To Climb a Baobab Tree

A giant baobab in the bush of Africa. It is dry season and the leaves have fallen.
A giant baobab in the bush of Africa. It is dry season and the leaves have fallen.

It had been a long and successful safari; we had collected most of the desired trophies and were driving around on the dirt roads enjoying the last few days in the bush without a pressing agenda to collect more.

This area has lots of baobab trees and a big one was coming up on our right, about a hundred yards out in the light bush. We stopped the car and walked over to have a look and take some pictures. It’s pretty special just being around these big trees. One doesn’t have this luxury of time when the hunting is serious, but today it wasn’t.

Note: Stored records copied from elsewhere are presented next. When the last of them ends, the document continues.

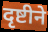
दृष्टीने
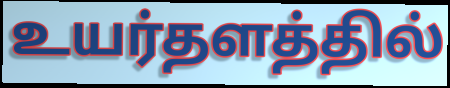
உயர்தளத்தில்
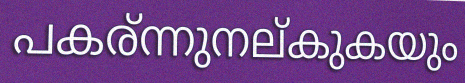
പകര്ന്നുനല്കുകയും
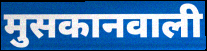
मुसकानवाली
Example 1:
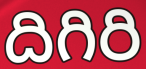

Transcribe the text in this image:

దిగిరి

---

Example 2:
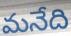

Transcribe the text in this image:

మనేది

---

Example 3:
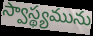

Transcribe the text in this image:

స్వాస్థ్యమును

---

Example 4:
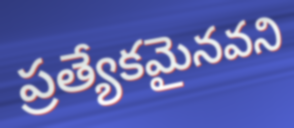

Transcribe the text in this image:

ప్రత్యేకమైనవని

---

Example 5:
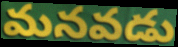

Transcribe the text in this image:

మనవడు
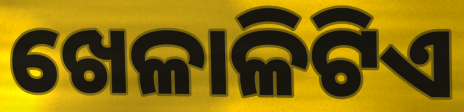
ଖେଳାଳିଟିଏ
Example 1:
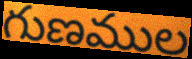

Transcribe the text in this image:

గుణముల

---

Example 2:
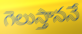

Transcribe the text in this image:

గెలుస్తాననే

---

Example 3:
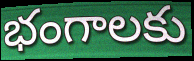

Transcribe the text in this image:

భంగాలకు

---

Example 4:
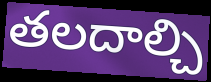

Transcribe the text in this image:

తలదాల్చి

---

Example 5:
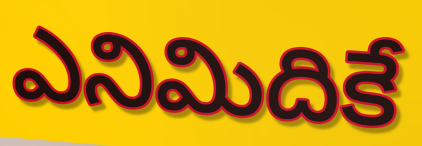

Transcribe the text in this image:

ఎనిమిదికే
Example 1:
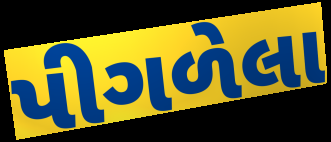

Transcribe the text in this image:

પીગળેલા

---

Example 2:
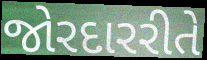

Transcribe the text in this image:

જોરદારરીતે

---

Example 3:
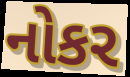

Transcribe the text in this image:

નોકર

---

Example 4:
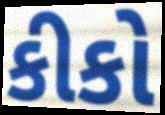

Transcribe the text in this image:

કીકો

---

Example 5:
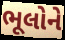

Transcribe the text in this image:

ભૂલોને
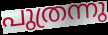
പുത്രന്നു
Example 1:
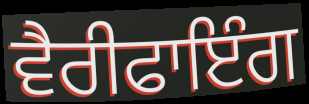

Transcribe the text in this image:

ਵੈਰੀਫਾਇੰਗ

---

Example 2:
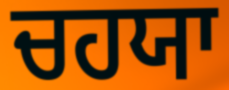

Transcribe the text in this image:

ਚਹਯਾ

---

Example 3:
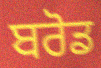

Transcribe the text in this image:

ਬਰੋਡ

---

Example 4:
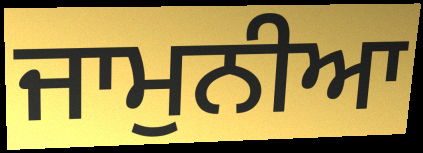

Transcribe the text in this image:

ਜਾਮੁਨੀਆ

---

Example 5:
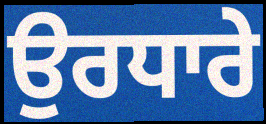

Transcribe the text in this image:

ਉਰਧਾਰੇ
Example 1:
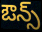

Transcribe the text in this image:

ఔన్స్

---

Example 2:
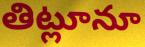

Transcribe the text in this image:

తిట్లూనూ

The mass of this tree was awesome, and it was badly scared from hundreds of years of gouging by the elephants during the dry seasons. The PH, noticing my awe, asked if I would like to climb it. I looked the tree up and down for a moment, turned back to the PH; smiled and said “yes, but how?”

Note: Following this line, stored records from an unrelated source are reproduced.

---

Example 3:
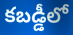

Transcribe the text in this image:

కబడ్డీలో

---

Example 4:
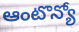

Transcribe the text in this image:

ఆంటొన్యో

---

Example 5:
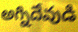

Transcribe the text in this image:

అగ్నిదేవుడి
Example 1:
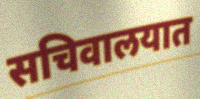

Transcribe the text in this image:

सचिवालयात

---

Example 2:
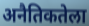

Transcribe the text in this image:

अनैतिकतेला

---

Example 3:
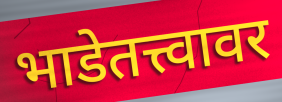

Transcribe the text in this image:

भाडेतत्त्वावर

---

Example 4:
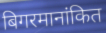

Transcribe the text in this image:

बिगरमानांकित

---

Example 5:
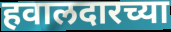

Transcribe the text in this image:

हवालदारच्या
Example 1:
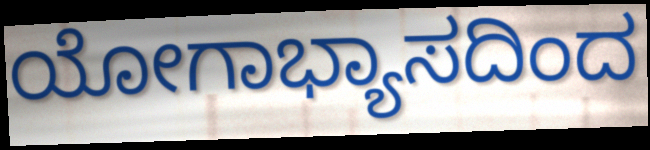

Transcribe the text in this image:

ಯೋಗಾಭ್ಯಾಸದಿಂದ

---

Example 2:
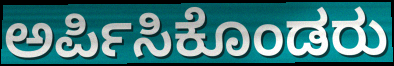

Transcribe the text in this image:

ಅರ್ಪಿಸಿಕೊಂಡರು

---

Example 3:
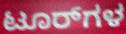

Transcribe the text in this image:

ಟೂರ್‌ಗಳ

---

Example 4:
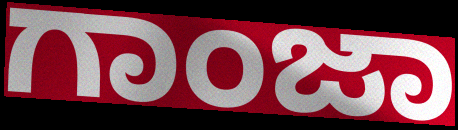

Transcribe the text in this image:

ಗಾಂಜಾ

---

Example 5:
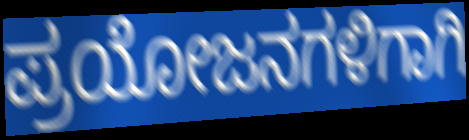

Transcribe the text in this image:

ಪ್ರಯೋಜನಗಳಿಗಾಗಿ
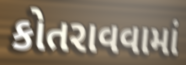
કોતરાવવામાં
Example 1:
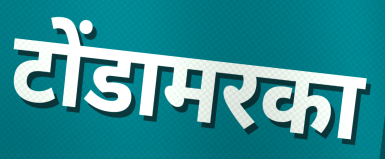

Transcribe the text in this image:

टोंडामरका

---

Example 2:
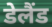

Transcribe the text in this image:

डेलैंड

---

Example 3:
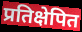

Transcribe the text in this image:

प्रतिक्षेपित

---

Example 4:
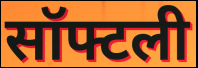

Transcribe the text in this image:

सॉफ्टली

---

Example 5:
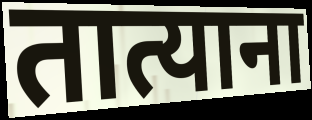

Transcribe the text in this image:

तात्याना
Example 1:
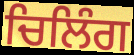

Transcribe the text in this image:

ਚਿਲਿੰਗ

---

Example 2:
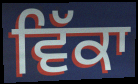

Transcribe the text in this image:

ਵਿੱਕਾ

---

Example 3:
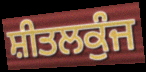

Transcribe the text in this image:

ਸ਼ੀਤਲਕੁੰਜ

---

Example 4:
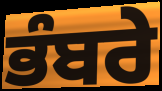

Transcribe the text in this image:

ਭੰਬਰੇ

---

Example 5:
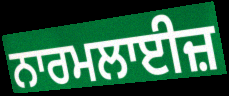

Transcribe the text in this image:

ਨਾਰਮਲਾਈਜ਼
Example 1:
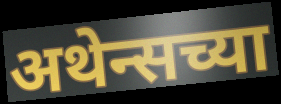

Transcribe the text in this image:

अथेन्सच्या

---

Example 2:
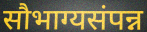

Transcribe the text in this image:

सौभाग्यसंपन्न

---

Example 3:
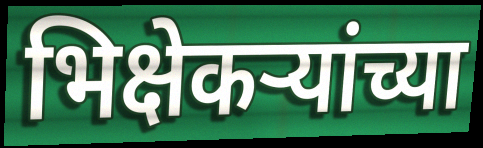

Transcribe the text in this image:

भिक्षेकऱ्यांच्या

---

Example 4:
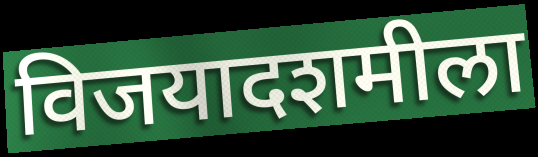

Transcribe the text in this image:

विजयादशमीला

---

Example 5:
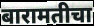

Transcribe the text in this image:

बारामतीचा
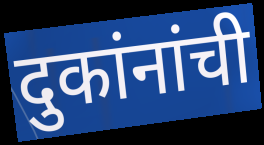
दुकांनांची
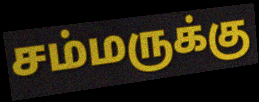
சம்மருக்கு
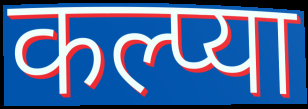
कल्प्या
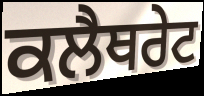
ਕਲੈਥਰੇਟ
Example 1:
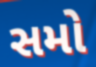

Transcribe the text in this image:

સમો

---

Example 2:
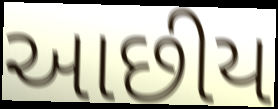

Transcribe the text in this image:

આછીય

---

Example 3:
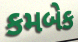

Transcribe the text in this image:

કમબેક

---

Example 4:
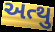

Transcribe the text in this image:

અત્થુ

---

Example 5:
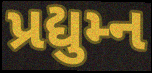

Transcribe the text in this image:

પ્રદ્યુમ્ન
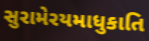
સુરામેરયમાધુકાતિ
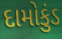
દામોકુંડ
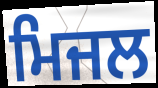
ਮਿਜਲ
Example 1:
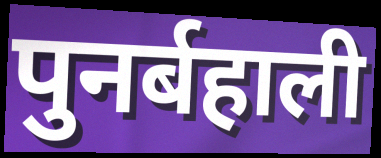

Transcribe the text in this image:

पुनर्बहाली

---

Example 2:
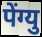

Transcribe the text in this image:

पेंग्यु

This is a giant specimen, approximately 48 feet in circumference and 16 feet in diameter ­— but they get even bigger.
This is a giant specimen, approximately 48 feet in circumference and 16 feet in diameter ­— but they get even bigger.

He told me that in Maasailand, where our trackers lived during the off season, that honey bees often make their hives up in forks of the branches and the Maasai simply drive sticks into the soft bark of the baobab tree, in order to climb up and get the honey.

So, the trackers used their ‘ever-present’ corn knives (pangas) to cut a few small pieces of brush and made up some sticks about a foot long, and perhaps an inch across. Then, using the sides of the same corn knives, one of the trackers drove the first stick half way into the side of the tree about three feet above the ground and another five feet up. The third stick required the tracker to climb onto the first two, which he did; and he then proceeded to climb and drive sticks all the way up to the first forked limbs, at which time the sticks were no longer necessary. The whole process only took twenty minutes, after which the tracker climbed down and I climbed up.

If I ever get lost in Africa and have to spend the night in the bush, now at least I know how to climb a baobab tree to get above the hyenas and lions, or perhaps to look for honey.

Once the sticks are driven into place, it's about like climbing into a deer stand.
Once the sticks are driven into place, it's about like climbing into a deer stand.